**Excerpted text**
The senate shall be the first branch of the legislature; and the senators shall be chosen in the following manner, viz. there shall be a meeting on the [first Monday in April], [annually], forever, of the inhabitants of each town in the several counties of this commonwealth; to be called by the selectmen, and warned in due course of law, at least seven days before the [first Monday in April], for the purpose of electing persons to be senators and councillors; [and at such meetings every male inhabitant of twenty-one years of age and upwards, having a freehold estate within the commonwealth, of the annual income of three pounds, or any estate of the value of sixty pounds, shall have a right to give in his vote for the senators for the district of which he is an inhabitant.] And to remove all doubts concerning the meaning of the word "inhabitant" in this constitution, every person shall be considered as an inhabitant, for the purpose of electing and being elected into any office, or place within this state, in that town, district or plantation where he dwelleth, or hath his home.

The selectmen of the several towns shall preside at such meetings impartially; and shall receive the votes of all the inhabitants of such towns present and qualified to vote for senators, and shall sort and count them in open town meeting, and in presence of the town clerk, who shall make a fair record, in presence of the selectmen, and in open town meeting, of the name of every person voted for, and of the number of votes against his name: and a fair copy of this record shall be attested by the selectmen and the town clerk, and shall be sealed up, directed to the secretary of the commonwealth for the time being, with a superscription, expressing the purport of the contents thereof, and delivered by the town clerk of such towns, to the sheriff of the county in which such town lies, thirty days at least before [the last Wednesday in May] [annually]; or it shall be delivered into the secretary's office seventeen days at least before the said [last Wednesday in May]: and the sheriff of each county shall deliver all such certificates by him received, into the secretary's office, seventeen days before the said [last Wednesday in May].

And the inhabitants of plantations unincorporated, qualified as this constitution provides, who are or shall be empowered and required to assess taxes upon themselves toward the support of government, shall have the same privilege of voting for councillors and senators in the plantations where they reside, as town inhabitants have in their respective towns; [and the plantation meetings for that purpose shall be held annually on the same first Monday in April], at such place in the plantations respectively, as the assessors thereof shall direct; which assessors shall have like authority for notifying the electors, collecting and returning the votes, as the selectmen and town clerks have in their several towns, by this constitution. And all other persons living in places unincorporated (qualified as aforesaid) who shall be assessed to the support of government by the assessors of an adjacent town, shall have the privilege of giving in their votes for councillors and senators in the town where they shall be assessed, and be notified of the place of meeting by the selectmen of the town where they shall be assessed, for that purpose accordingly.[1]

Amendments

Article III

Text of Article III:

And that there may be a due convention of senators on the [last Wednesday in May] [annually,] the governor with five of the council, for the time being, shall, as soon as may be, examine the returned copies of such records; and fourteen days before the said day he shall issue his summons to such persons as shall appear to be chosen by [a majority of] voters, to attend on that day, and take their seats accordingly: provided nevertheless, that for the first year the said returned copies shall be examined by the president and five of the council of the former constitution of government; and the said president shall, in like manner, issue his summons to the persons so elected, that they may take their seats as aforesaid.[1]

Amendments

Article IV

Text of Article IV:

The senate shall be the final judge of the elections, returns and qualifications of their own members, as pointed out in the constitution; and shall, [on the said last Wednesday in May] [annually,] determine and declare who are elected by each district, to be senators [by a majority of votes; and in case there shall not appear to be the full number of senators returned elected by a majority of votes for any district, the deficiency shall be supplied in the following manner, viz.: The members of the house of representatives, and such senators as shall be declared elected, shall take the names of such persons as shall be found to have the highest number of votes in such district, and not elected, amounting to twice the number of senators wanting, if there be so many voted for; and out of these shall elect by ballot a number of senators sufficient to fill up the vacancies in such district; and in this manner all such vacancies shall be filled up in every district of the commonwealth; and in like manner all vacancies in the senate, arising by death, removal out of the state, or otherwise, shall be supplied as soon as may be, after such vacancies shall happen.][1]

Amendments

  • See Amendments, Arts. X, XIV and XXIV.

**Dataset content**
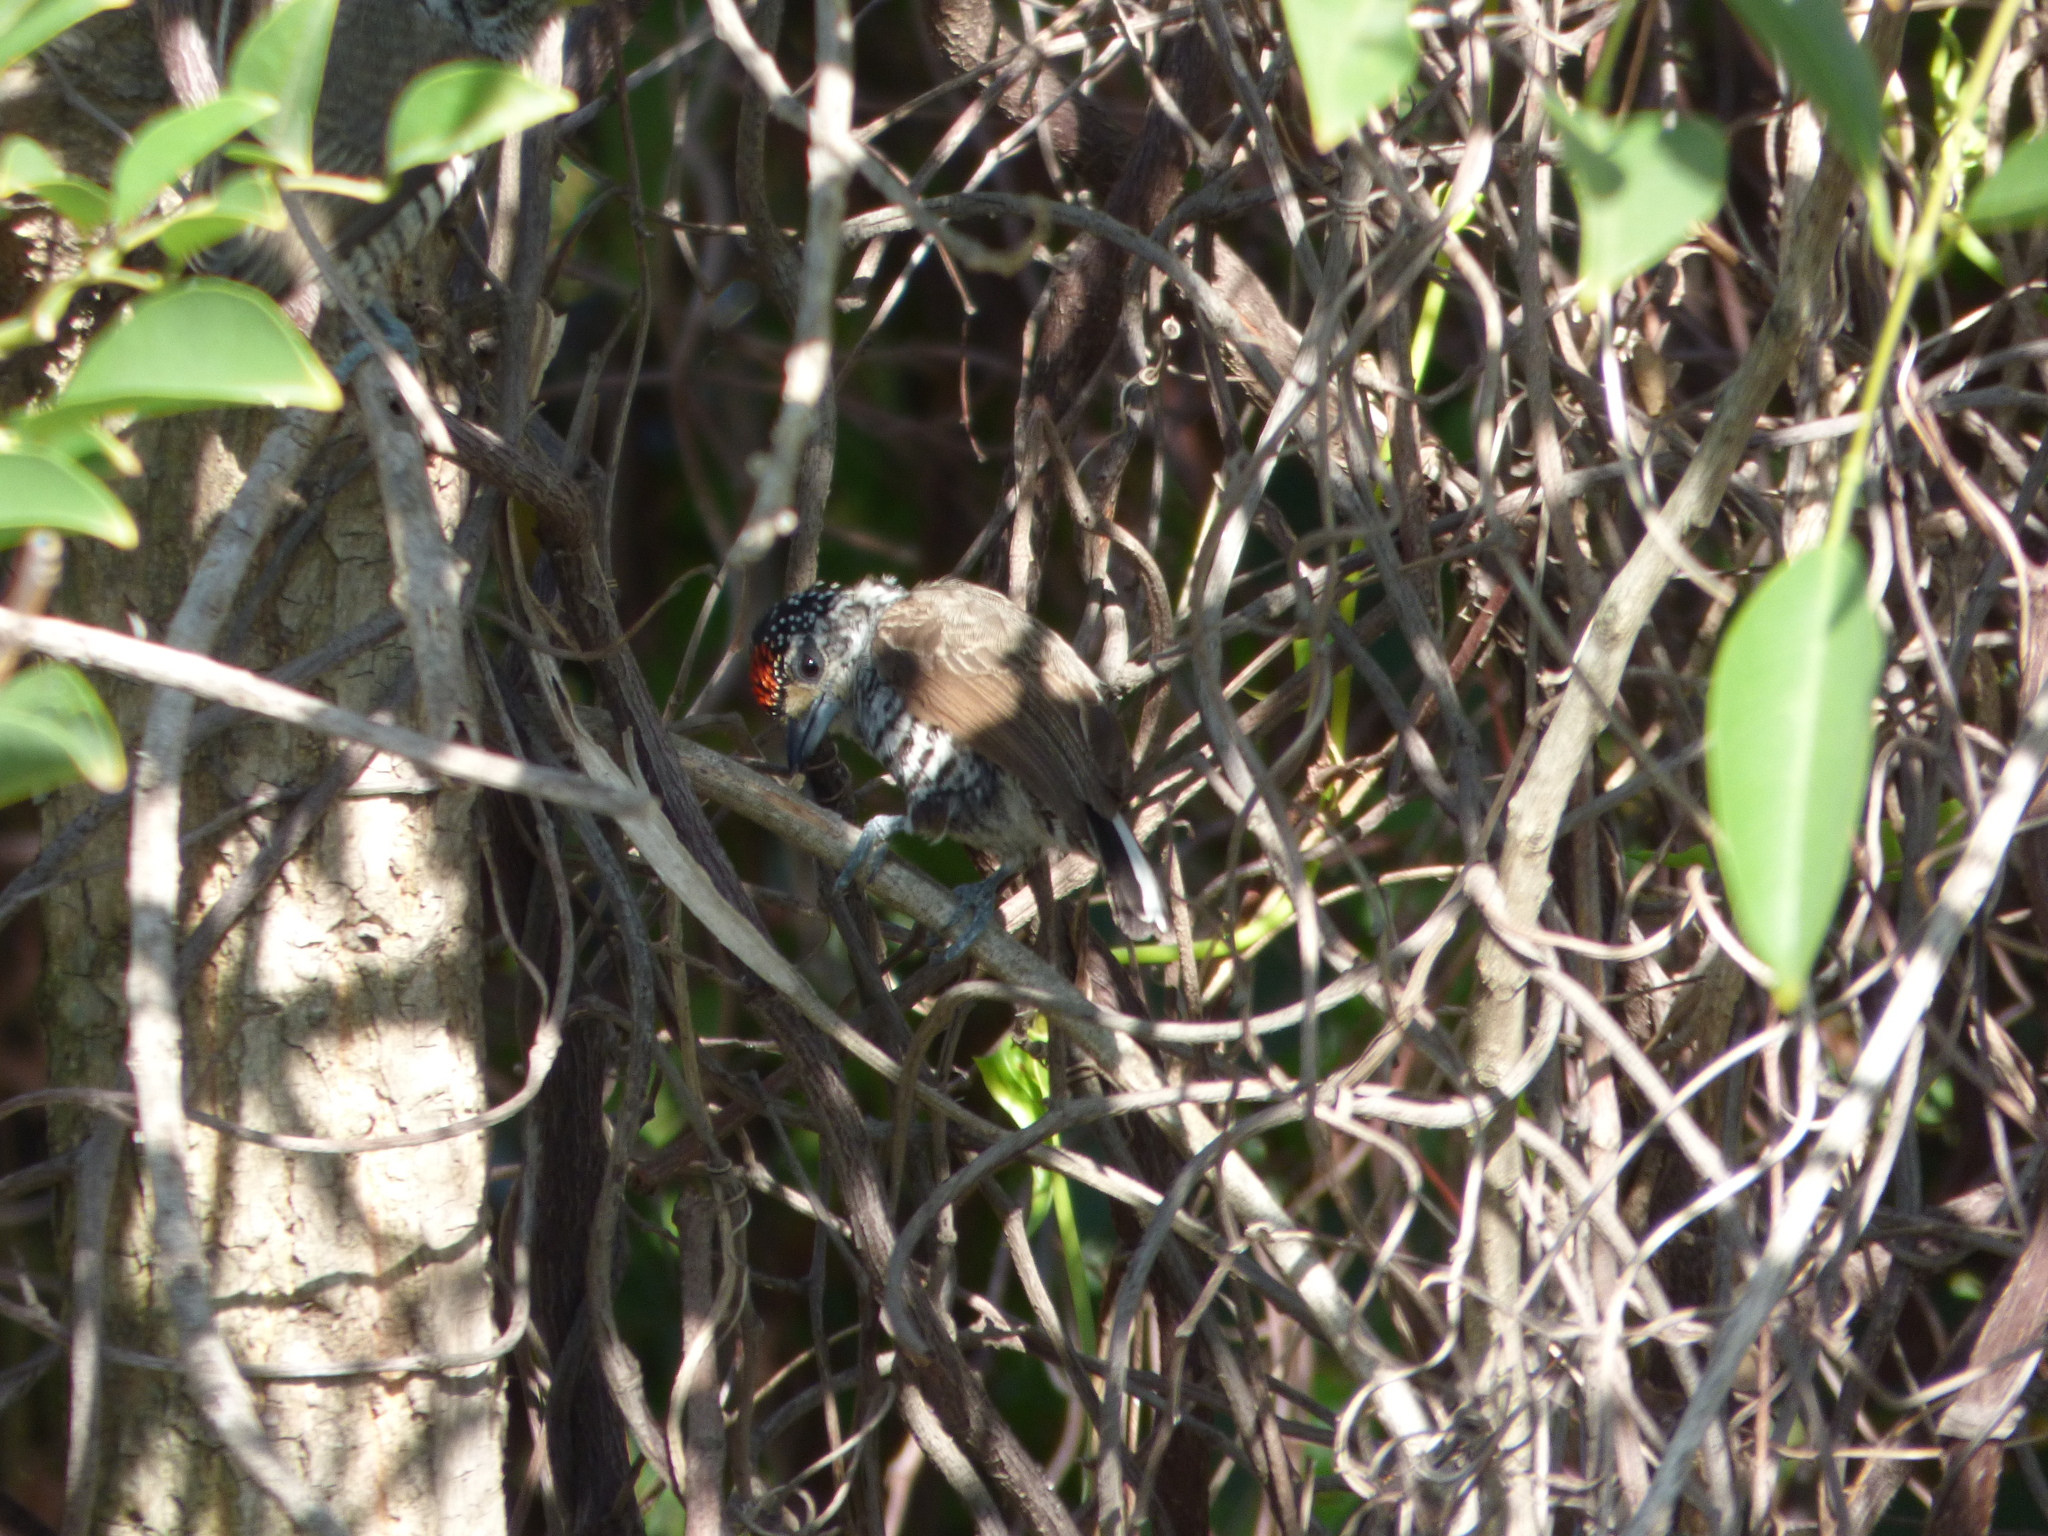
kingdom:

**Given task A**
In the paragraph of the senate election text that begins "The selectmen of the several towns shall preside," which officials handle the attested copy of the town's vote record from the time it is attested until its final delivery?
**Given task B**
According to the senate election text, how old must a male inhabitant be to vote for senators at the town meeting?
**Given task C**
Continue the senate election text after its last line.
The material above has no role in this exercise.

**Task output A**
The selectmen, the town clerk, the sheriff of the county, and the secretary of the commonwealth.

**Task output B**
He must be twenty-one years of age or older.

**Task output C**
Article V

Text of Article V:

Provided nevertheless, that no person shall be capable of being elected as a senator, [who is not seised in his own right of a freehold within this commonwealth, of the value of three hundred pounds at least, or possessed of personal estate to the value of six hundred pounds at least, or of both to the amount of the same sum, and] who has not been an inhabitant of this commonwealth for the space of five years immediately preceding his election, and at the time of his election, he shall be an inhabitant in the district for which he shall be chosen.[1]

Amendments

Article VI

Text of Article VI:

The senate shall have power to adjourn themselves, provided such adjournments do not exceed two days at a time.[1]

Amendments

  • See Amendments, Arts. LII and CII.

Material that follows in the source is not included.